There’s unmarked space in our backyard where
no careless digging is allowed, where for 20 years
small forms assembled one by one:  a succession
of princely cats in shoe boxes lined with towels,
a hamster in a coffee tin, a goldfish in an olive jar.
At first I buried furtively, as if passersby
might snicker at the friction I made with spade.
In time, there were witnesses, my young sons
examining docile death in its famished fur,
touching paws or whiskers before we sealed
lids with tape and placed the boxes in their beds,
covered them with care, mud and love heavy
on our fingers. And once my youngest boy
brought home a sparrow flat from the street,
placed in what proximity of hamster, cat, or fish
I wish I remembered now, a five-year-old
dragging home a prize by bird claw, his hand
somehow a cat’s mouth in its gentle grasp.
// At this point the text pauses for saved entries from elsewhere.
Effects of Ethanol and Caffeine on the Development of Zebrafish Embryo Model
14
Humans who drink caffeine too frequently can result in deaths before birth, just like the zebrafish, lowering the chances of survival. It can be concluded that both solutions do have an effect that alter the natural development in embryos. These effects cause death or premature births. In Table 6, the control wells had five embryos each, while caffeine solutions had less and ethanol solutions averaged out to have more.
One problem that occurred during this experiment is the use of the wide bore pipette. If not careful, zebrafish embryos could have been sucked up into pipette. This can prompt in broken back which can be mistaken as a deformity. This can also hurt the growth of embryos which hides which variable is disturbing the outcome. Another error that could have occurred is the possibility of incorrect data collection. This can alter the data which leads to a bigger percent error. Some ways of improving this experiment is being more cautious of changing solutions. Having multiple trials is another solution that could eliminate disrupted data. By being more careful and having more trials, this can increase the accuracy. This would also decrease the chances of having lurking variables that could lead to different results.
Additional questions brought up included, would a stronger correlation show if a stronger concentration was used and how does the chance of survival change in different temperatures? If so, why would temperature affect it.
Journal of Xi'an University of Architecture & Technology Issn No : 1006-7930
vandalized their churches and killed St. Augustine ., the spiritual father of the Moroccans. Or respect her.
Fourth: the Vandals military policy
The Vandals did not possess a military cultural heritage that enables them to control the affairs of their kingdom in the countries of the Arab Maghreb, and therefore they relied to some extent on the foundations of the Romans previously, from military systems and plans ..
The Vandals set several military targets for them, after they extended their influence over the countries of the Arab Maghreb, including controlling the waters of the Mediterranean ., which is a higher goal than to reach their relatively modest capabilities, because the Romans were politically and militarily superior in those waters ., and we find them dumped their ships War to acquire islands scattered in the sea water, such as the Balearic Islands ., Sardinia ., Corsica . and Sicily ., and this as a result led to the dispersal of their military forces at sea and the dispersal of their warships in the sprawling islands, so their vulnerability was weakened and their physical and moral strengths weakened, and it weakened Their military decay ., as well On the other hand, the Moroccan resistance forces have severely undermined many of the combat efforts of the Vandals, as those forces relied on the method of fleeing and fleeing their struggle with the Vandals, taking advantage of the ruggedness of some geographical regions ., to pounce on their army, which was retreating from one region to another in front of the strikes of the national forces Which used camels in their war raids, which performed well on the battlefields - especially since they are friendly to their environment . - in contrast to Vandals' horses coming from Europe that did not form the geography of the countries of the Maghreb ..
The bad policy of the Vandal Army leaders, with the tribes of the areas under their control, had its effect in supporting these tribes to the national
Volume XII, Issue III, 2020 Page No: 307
His hair spilling cat shine in the sun, my son
asked “Daddy, can we have a funeral?”
and soon the sparrow flew with ghosts
of cats under summer air, the turf recalling
no disturbance there, so little space a sparrow
needs.  Now afraid I’ll tell his teenage friends,
he shrugs and blushes if I mention this, but I
at ten times his five believe there was mercy
in his practicing that will stead me well someday
when my soul will purr away perhaps in furless
winter, or wrapped in summer’s cotton towel,
just-bathed yet unprepared for the surprise
of visitors at the door, I drop from air like his
sparrow to roam restlessly with our spirit cats.
Isn’t that what we all desire? To know there,
somewhere under familiar lily beds, ghost
goldfish swim perfectly in gentle jars of air.